:: Records provided
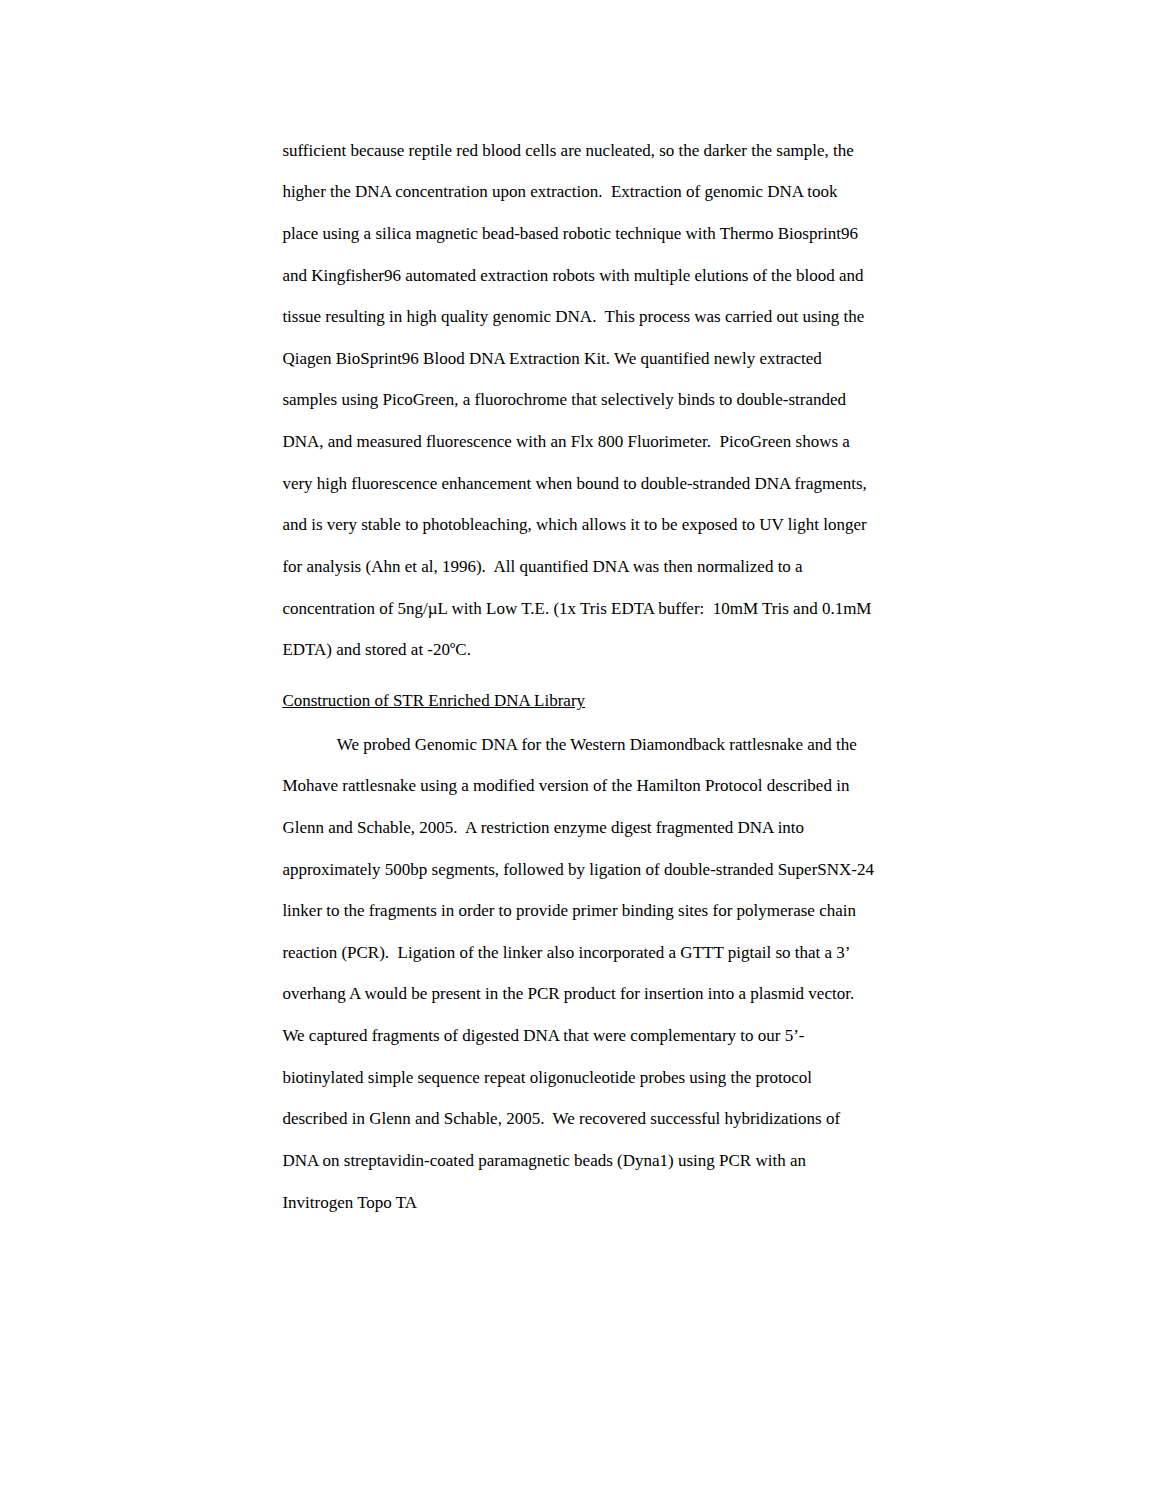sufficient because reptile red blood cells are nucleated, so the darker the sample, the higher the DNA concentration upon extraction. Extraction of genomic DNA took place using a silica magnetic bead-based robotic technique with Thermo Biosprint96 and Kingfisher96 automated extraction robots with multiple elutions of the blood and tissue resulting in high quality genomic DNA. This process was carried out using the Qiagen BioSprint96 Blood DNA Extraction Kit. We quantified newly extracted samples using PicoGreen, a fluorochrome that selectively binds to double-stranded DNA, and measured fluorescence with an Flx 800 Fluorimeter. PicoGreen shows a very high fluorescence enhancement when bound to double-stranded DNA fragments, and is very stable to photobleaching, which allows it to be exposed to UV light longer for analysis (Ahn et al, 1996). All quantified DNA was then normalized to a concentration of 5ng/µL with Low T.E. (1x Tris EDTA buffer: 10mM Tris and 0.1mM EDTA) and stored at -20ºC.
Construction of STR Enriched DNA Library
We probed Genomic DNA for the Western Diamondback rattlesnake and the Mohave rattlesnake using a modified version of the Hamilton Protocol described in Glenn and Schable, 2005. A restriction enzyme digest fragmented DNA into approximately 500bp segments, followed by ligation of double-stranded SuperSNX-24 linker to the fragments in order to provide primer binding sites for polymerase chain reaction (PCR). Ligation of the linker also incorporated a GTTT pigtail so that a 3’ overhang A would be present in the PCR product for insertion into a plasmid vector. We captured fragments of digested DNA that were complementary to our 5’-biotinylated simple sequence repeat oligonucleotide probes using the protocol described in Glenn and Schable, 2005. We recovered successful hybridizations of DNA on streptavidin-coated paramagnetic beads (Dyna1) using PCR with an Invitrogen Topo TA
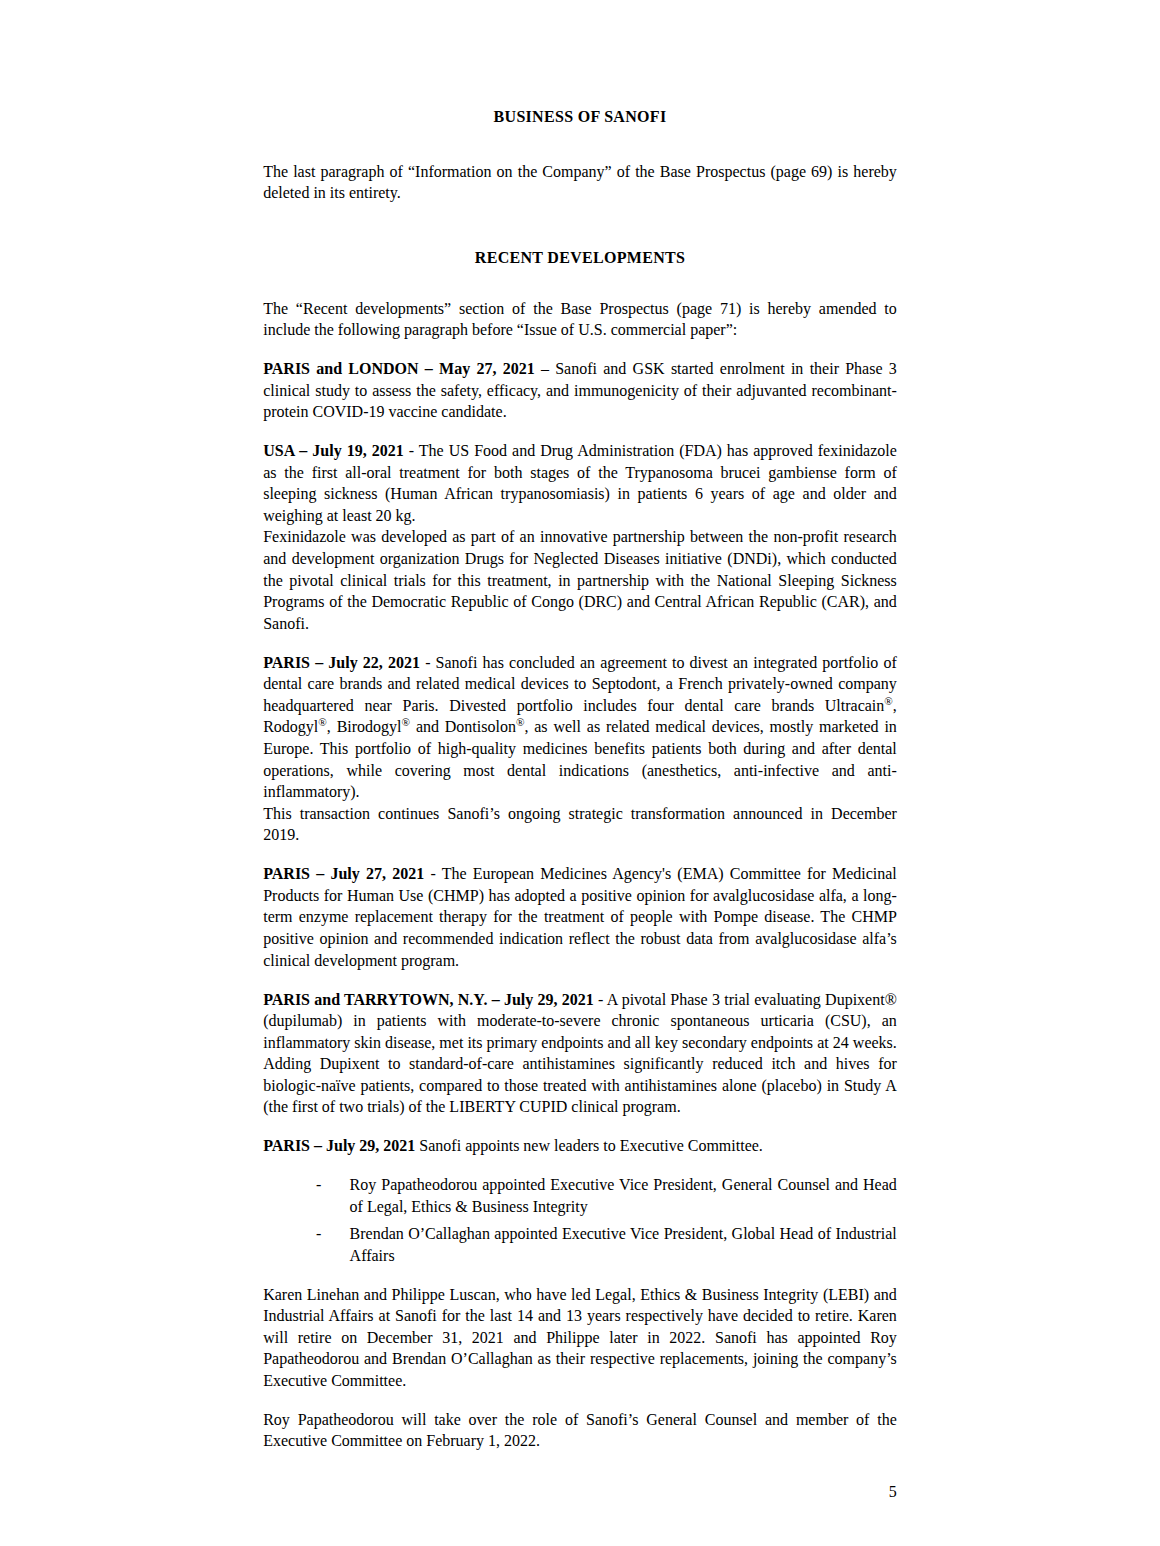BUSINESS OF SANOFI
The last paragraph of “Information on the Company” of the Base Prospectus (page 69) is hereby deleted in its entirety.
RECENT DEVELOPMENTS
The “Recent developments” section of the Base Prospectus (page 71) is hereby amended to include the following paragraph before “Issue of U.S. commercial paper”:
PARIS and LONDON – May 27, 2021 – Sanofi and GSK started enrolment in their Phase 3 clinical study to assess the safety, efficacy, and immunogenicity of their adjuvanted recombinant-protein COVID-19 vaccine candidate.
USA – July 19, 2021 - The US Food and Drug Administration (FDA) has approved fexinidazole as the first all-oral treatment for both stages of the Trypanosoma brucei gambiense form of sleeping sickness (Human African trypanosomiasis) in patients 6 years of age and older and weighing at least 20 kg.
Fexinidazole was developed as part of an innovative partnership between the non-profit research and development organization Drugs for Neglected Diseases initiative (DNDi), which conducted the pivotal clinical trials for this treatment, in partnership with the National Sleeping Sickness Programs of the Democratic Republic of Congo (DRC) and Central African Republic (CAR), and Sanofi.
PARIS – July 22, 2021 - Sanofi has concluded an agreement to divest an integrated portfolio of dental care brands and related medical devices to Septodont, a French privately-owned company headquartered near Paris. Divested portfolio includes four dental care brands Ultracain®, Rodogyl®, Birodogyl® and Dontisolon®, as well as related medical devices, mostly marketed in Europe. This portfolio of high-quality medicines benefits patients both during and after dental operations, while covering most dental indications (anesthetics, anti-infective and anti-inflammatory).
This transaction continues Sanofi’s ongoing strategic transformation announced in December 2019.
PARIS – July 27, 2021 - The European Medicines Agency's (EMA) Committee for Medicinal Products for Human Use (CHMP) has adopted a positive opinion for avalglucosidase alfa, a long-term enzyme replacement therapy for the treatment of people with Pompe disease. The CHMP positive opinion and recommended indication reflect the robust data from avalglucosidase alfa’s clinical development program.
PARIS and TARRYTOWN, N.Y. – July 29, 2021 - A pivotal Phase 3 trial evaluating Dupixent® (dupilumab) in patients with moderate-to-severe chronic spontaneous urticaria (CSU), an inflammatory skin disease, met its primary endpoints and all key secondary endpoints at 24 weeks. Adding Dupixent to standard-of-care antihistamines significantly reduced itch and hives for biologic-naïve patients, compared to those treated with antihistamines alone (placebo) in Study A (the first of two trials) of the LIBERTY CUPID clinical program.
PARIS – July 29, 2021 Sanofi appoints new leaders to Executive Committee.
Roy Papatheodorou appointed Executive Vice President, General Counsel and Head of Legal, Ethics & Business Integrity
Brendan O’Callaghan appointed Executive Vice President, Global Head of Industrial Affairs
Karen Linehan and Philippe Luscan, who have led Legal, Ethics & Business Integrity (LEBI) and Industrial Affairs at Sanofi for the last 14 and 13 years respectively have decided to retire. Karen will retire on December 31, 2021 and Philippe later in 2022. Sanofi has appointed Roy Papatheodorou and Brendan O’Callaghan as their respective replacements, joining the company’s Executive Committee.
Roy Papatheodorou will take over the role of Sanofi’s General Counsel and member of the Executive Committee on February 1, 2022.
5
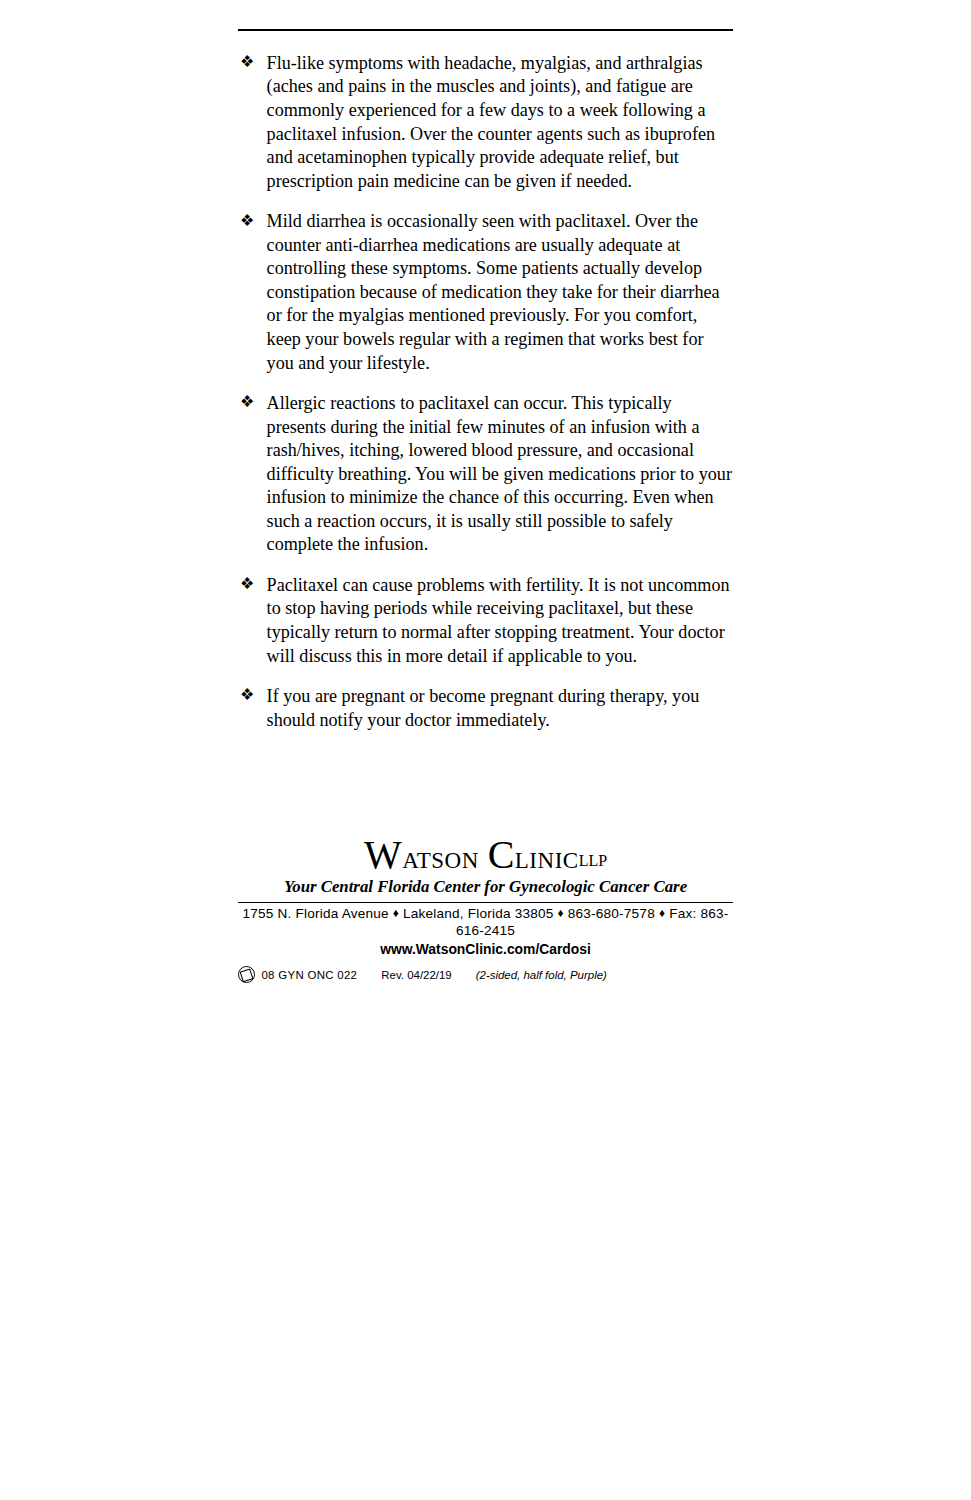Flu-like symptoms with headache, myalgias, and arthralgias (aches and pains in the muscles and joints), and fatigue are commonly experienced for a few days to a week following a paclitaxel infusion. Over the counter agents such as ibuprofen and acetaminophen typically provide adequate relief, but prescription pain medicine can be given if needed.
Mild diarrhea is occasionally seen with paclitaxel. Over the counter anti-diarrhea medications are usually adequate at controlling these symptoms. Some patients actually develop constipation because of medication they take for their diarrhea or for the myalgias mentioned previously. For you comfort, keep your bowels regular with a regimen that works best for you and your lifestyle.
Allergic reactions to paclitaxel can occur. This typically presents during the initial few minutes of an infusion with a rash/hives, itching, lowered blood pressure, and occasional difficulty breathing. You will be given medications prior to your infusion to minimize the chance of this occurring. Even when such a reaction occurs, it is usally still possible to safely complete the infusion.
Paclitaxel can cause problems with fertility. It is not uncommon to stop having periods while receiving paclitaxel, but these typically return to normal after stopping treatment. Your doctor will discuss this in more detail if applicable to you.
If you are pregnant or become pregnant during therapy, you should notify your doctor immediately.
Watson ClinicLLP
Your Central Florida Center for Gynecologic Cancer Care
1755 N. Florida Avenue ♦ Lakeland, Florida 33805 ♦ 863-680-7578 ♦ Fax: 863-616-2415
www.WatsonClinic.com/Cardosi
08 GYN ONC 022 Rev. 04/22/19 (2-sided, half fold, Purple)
::::
▸ Problem details: Beginning at the line above that contains "Brendan O’Callaghan appointed", repeat each line exactly through the one that contains "Mild diarrhea is", and leave out the pictures.

▸ Response:
Brendan O’Callaghan appointed Executive Vice President, Global Head of Industrial Affairs
Karen Linehan and Philippe Luscan, who have led Legal, Ethics & Business Integrity (LEBI) and Industrial Affairs at Sanofi for the last 14 and 13 years respectively have decided to retire. Karen will retire on December 31, 2021 and Philippe later in 2022. Sanofi has appointed Roy Papatheodorou and Brendan O’Callaghan as their respective replacements, joining the company’s Executive Committee.
Roy Papatheodorou will take over the role of Sanofi’s General Counsel and member of the Executive Committee on February 1, 2022.
5
Flu-like symptoms with headache, myalgias, and arthralgias (aches and pains in the muscles and joints), and fatigue are commonly experienced for a few days to a week following a paclitaxel infusion. Over the counter agents such as ibuprofen and acetaminophen typically provide adequate relief, but prescription pain medicine can be given if needed.
Mild diarrhea is occasionally seen with paclitaxel. Over the counter anti-diarrhea medications are usually adequate at controlling these symptoms. Some patients actually develop constipation because of medication they take for their diarrhea or for the myalgias mentioned previously. For you comfort, keep your bowels regular with a regimen that works best for you and your lifestyle.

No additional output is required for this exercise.